You are viewing a plain text version of this content. The canonical link for it is here.
Posted to user@nutch.apache.org by Eyeris Rodriguez Rueda <er...@uci.cu> on 2016/10/26 20:34:04 UTC

Re: [MASSMAIL]RE: about canonical pages to avoid duplicates pages

Thanks Markus.
I thinks i will do a parsefilter to add this logic. you are right,excellents comments are there.
This is an intersting topic.


----- Mensaje original -----
De: "Markus Jelsma" <ma...@openindex.io>
Para: "user" <us...@nutch.apache.org>
Enviados: MiƩrcoles, 26 de Octubre 2016 16:27:06
Asunto: [MASSMAIL]RE: about canonical pages to avoid duplicates pages

Hello Eyeris - there is no such thing in Nutch right now.

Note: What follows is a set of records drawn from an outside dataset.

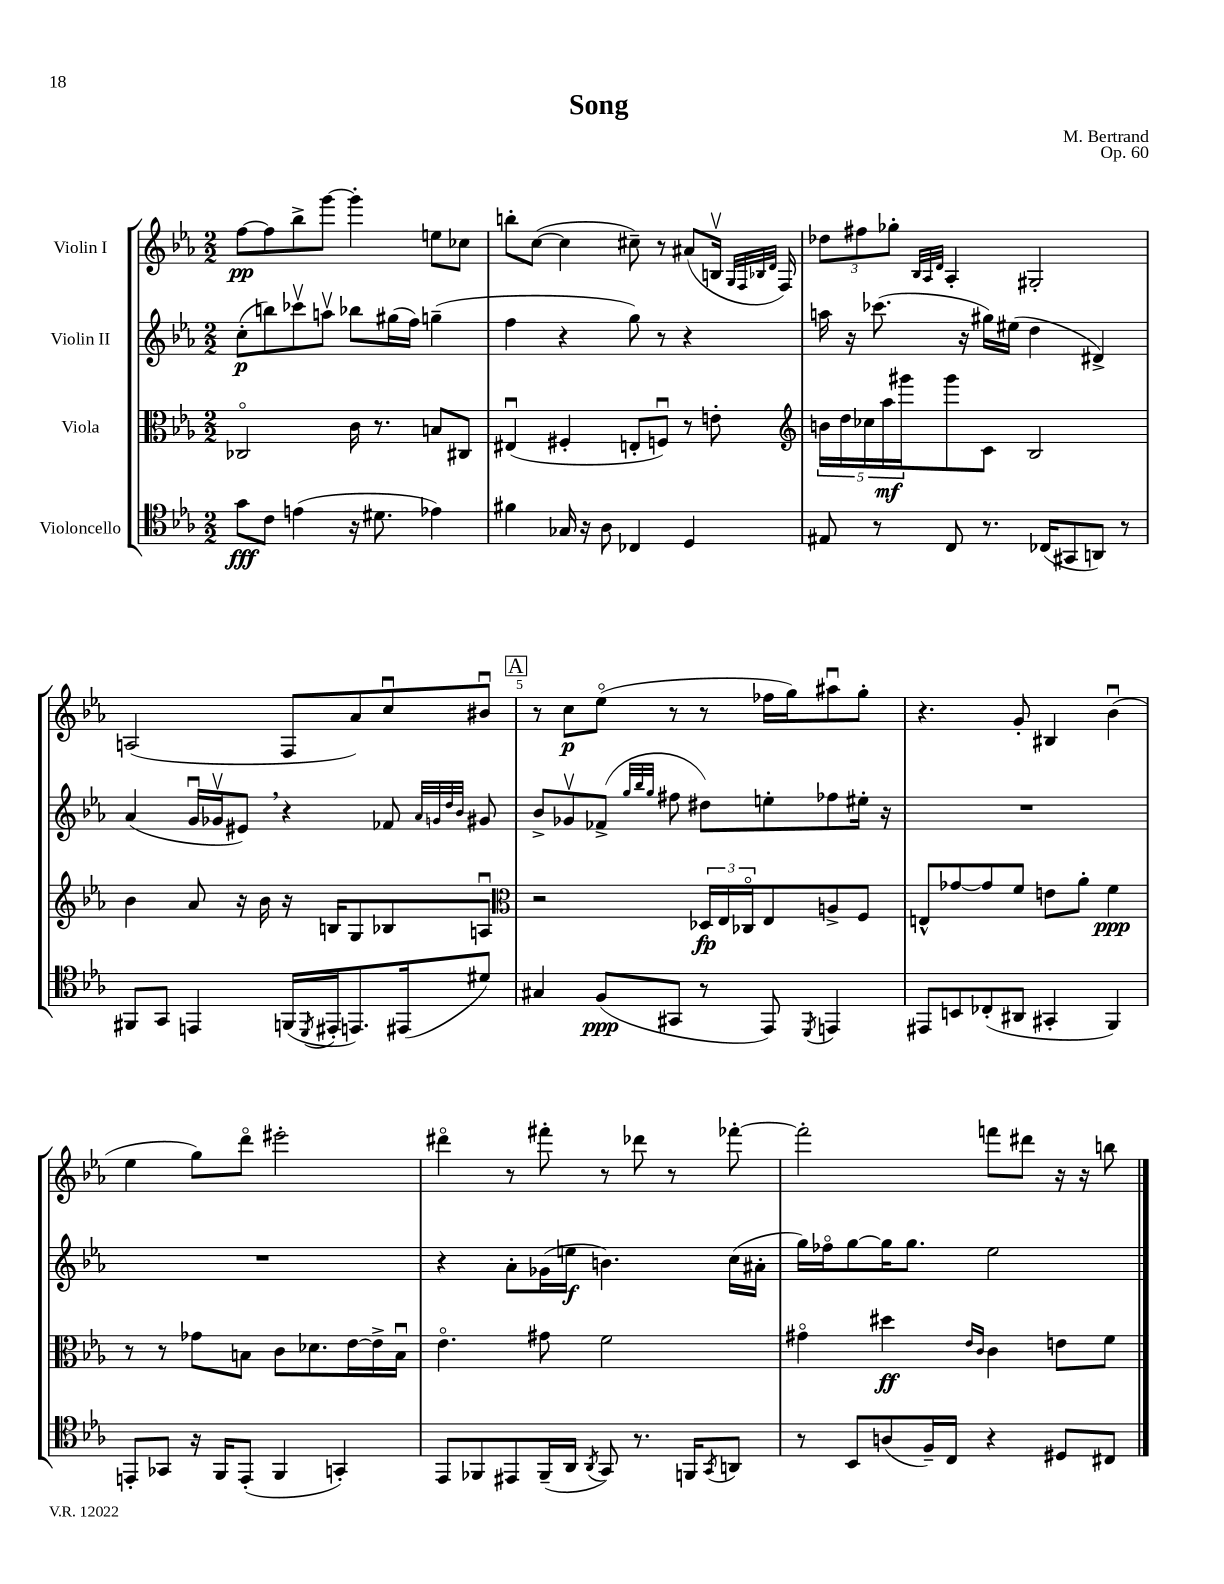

**kern	**dynam	**kern	**dynam	**kern	**dynam	**kern	**dynam
*part4	*part4	*part3	*part3	*part2	*part2	*part1	*part1
*staff4	*staff4	*staff3	*staff3	*staff2	*staff2	*staff1	*staff1
*I"Violoncello	*	*I"Viola	*	*I"Violin II	*	*I"Violin I	*
*clefC4	*	*clefC3	*	*clefG2	*	*clefG2	*
*k[b-e-a-]	*	*k[b-e-a-]	*	*k[b-e-a-]	*	*k[b-e-a-]	*
*M2/2	*	*M2/2	*	*M2/2	*	*M2/2	*
=1	=1	=1	=1	=1	=1	=1	=1
8g\L	fff	2C-X/	.	(8cc'\L	p	[8ff\L	pp
8c\J	.	.	.	8bbn\)	.	8ff\]	.
(4en\	.	.	.	8ccc-Xv\	.	8bb-^\	.
.	.	.	.	8aanv\J	.	[8ggg\J	.
16r	.	16c\	.	8bb-X\L	.	4ggg'\]	.
8.d#X\	.	8.r	.	.	.	.	.
.	.	.	.	(16gg#X\L	.	.	.
.	.	.	.	16ff\JJ)	.	.	.
4e-X\)	.	8Bn/L	.	(4ggn~\	.	8een\L	.
.	.	8C#X/J	.	.	.	8cc-X\J	.
=2	=2	=2	=2	=2	=2	=2	=2
4f#X\	.	(4E#Xu/	.	4ff\	.	8bbn'\L	.
.	.	.	.	.	.	([8cc\J	.
16G-X/	.	4F#X'/	.	4r	.	4cc\]	.
16r	.	.	.	.	.	.	.
8A-\	.	.	.	.	.	.	.
4C-X/	.	8En'/L	.	8gg\)	.	8cc#X~\)	.
.	.	8Fnu/J)	.	8r	.	8r	.
4D/	.	8r	.	4r	.	(8a#X/L	.
.	.	8en'\	.	.	.	16Bnv/Jk	.
.	.	.	.	.	.	32qqG/LLL	.
.	.	.	.	.	.	32qqF/	.
.	.	.	.	.	.	32qqB-X/	.
.	.	.	.	.	.	32qqd/JJJ	.
.	.	.	.	.	.	16F/)	.
=3	=3	=3	=3	=3	=3	=3	=3
*	*	*clefG2	*	*	*	*	*
8E#X/	.	20bn\LL	.	16aan\	.	12dd-X\L	.
.	.	20dd\	.	.	.	.	.
.	.	.	.	16r	.	.	.
.	.	.	.	.	.	12ff#X\	.
.	.	20cc-X\	.	.	.	.	.
8r	.	.	.	(8.ccc-X\	.	.	.
.	.	20aa-\	mf	.	.	.	.
.	.	.	.	.	.	12gg-X'\J	.
.	.	20ggg#X\J	.	.	.	.	.
.	.	.	.	.	.	32qqB-/LLL	.
.	.	.	.	.	.	32qqA-/	.
.	.	.	.	.	.	32qqd/JJJ	.
8C/	.	8ggg#\	.	.	.	4A-'/	.
.	.	.	.	16r	.	.	.
8.r	.	8c\J	.	16gg#X\LL)	.	.	.
.	.	.	.	(16ee#X\JJ	.	.	.
.	.	2B-/	.	4dd\	.	2G#X'/	.
(16C-X/KL	.	.	.	.	.	.	.
8GG#X/	.	.	.	.	.	.	.
8AAn/J)	.	.	.	4d#X^/)	.	.	.
8r	.	.	.	.	.	.	.
!!LO:LB:g=z
=4	=4	=4	=4	=4	=4	=4	=4
8FF#X/L	.	4b-\	.	(4a-/	.	(2An/	.
8GG/J	.	.	.	.	.	.	.
4EEn/	.	8a-/	.	16gu/LL	.	.	.
.	.	.	.	16g-Xv/J	.	.	.
.	.	16r	.	8e#X,/J)	.	.	.
.	.	16b-\	.	.	.	.	.
(16FFn/LL	.	16r	.	4r	.	8F/L	.
8qDD/	.	.	.	.	.	.	.
16EE#X'/J	.	16Bn/KL	.	.	.	.	.
8.EEn/)	.	8G/	.	.	.	8a-/)	.
.	.	8B-X/	.	8f-X/	.	8ccu/	.
(16EE#X/k	.	.	.	.	.	.	.
.	.	.	.	32qqa-/LLL	.	.	.
.	.	.	.	32qqgn/	.	.	.
.	.	.	.	32qqdd/	.	.	.
.	.	.	.	32qqb-/JJJ	.	.	.
8d#X/J)	.	8Anu/J	.	8g#X/	.	8b#Xu/J	.
!!LO:REH:place=s1:t=A
=5	=5	=5	=5	=5	=5	=5	=5
*	*	*clefC3	*	*	*	*	*
4G#X/	.	2r	.	8b-^/L	.	8r	.
.	.	.	.	8g-Xv/	.	8cc\L	p
(8F/L	ppp	.	.	(8f-X^/J	.	(8ee-\J	.
.	.	.	.	32qqgg/LLL	.	.	.
.	.	.	.	32qqbb-/	.	.	.
.	.	.	.	32qqgg/JJJ	.	.	.
8GG#X/J	.	.	.	8ff#X\	.	8r	.
8r	.	24D-X/LL	fp	8dd#X\L)	.	8r	.
.	.	24E-/	.	.	.	.	.
.	.	24C-X/J	.	.	.	.	.
8EE-/)	.	8E-/	.	8een'\	.	16ff-X\LL	.
.	.	.	.	.	.	16gg\J)	.
8qDD/	.	.	.	.	.	.	.
4EEn/	.	8An^/	.	8ff-X\	.	8aa#Xu\	.
.	.	8F/J	.	16ee#X'\Jk	.	8gg'\J	.
.	.	.	.	16r	.	.	.
=6	=6	=6	=6	=6	=6	=6	=6
8EE#X/L	.	8En^^/L	.	1r	.	4.r	.
8BBn/	.	[8g-X/	.	.	.	.	.
(8C-X'/	.	8g-/]	.	.	.	.	.
8AA#X/J	.	8f/J	.	.	.	8g'/	.
4GG#X'/	.	8en\L	.	.	.	4B#X/	.
.	.	8a-'\J	.	.	.	.	.
4FF/)	.	4f\	ppp	.	.	(4b-u\	.
!!LO:LB:g=z
=7	=7	=7	=7	=7	=7	=7	=7
8EEn'/L	.	8r	.	1r	.	4ee-\	.
8GG-X/J	.	8r	.	.	.	.	.
16r	.	8g-X\L	.	.	.	8gg\L)	.
16FF/KL	.	.	.	.	.	.	.
(8EE'/J	.	8Bn\J	.	.	.	8ddd\J	.
4FF/	.	8c\L	.	.	.	2eee#X'\	.
.	.	8.d-X\	.	.	.	.	.
4GGn'/)	.	.	.	.	.	.	.
.	.	[16e-\L	.	.	.	.	.
.	.	16e-^\]	.	.	.	.	.
.	.	16Bu\JJ	.	.	.	.	.
=8	=8	=8	=8	=8	=8	=8	=8
8EE-/L	.	4.e-\	.	4r	.	4ddd#X\	.
8FF-X/	.	.	.	.	.	.	.
8EE#X/	.	.	.	8a-'\L	.	8r	.
(16FF-~/L	.	8g#X\	.	(16g-X\L	.	8fff#X'\	.
16AA-/JJ	.	.	.	16een\JJ	f	.	.
8qAA-/	.	.	.	.	.	.	.
8GG/)	.	2f\	.	4.bn\)	.	8r	.
8.r	.	.	.	.	.	8ddd-X\	.
.	.	.	.	.	.	8r	.
16FFn/KL	.	.	.	.	.	.	.
8qGG/	.	.	.	.	.	.	.
8AAn/J	.	.	.	(16cc\LL	.	[8fff-X'\	.
.	.	.	.	16a#X'\JJ	.	.	.
=9	=9	=9	=9	=9	=9	=9	=9
8r	.	4g#X\	.	16gg\LL)	.	2fff-'\]	.
.	.	.	.	16ff-X\J	.	.	.
8BB-/L	.	.	.	[8gg\	.	.	.
(8An/	.	4dd#X\	ff	16gg\K]	.	.	.
.	.	.	.	8.gg\J	.	.	.
16F~/L)	.	.	.	.	.	.	.
16C/JJ	.	.	.	.	.	.	.
.	.	16qqe-/LL	.	.	.	.	.
.	.	16qqc/JJ	.	.	.	.	.
4r	.	4c\	.	2ee-\	.	8fffn\L	.
.	.	.	.	.	.	8ddd#X\J	.
8D#X/L	.	8en\L	.	.	.	16r	.
.	.	.	.	.	.	16r	.
8C#X/J	.	8f\J	.	.	.	8bbn\	.
==	==	==	==	==	==	==	==
*-	*-	*-	*-	*-	*-	*-	*-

Although i do seem to remember having a plugin that provides support for it, as well as support for it via HTTP headers and og:url, of course with normalize and filter and uses robots=noindex to prevent indexing duplicates.

You can also try to improve on the patch attached to NUTCH-710. There are excellent comments for guidance. 

M.
 
-----Original message-----
> From:Eyeris Rodriguez Rueda <er...@uci.cu>
> Sent: Wednesday 26th October 2016 22:01
> To: user@nutch.apache.org
> Subject: about canonical pages to avoid duplicates pages
> 
> Hi all.
> Im using nutch 1.12 and solr 4.10.3. in local mode.
> I have detected a lot of duplicates pages on crawlDB. Maybe using canonical atribute i can reduce duplicate pages on crawldb.
> I have read a old post(see below),that is an intersting topic.
> https://issues.apache.org/jira/browse/NUTCH-710 
> 
> Is this feature supported by nutch or not ?.
> 
> 
>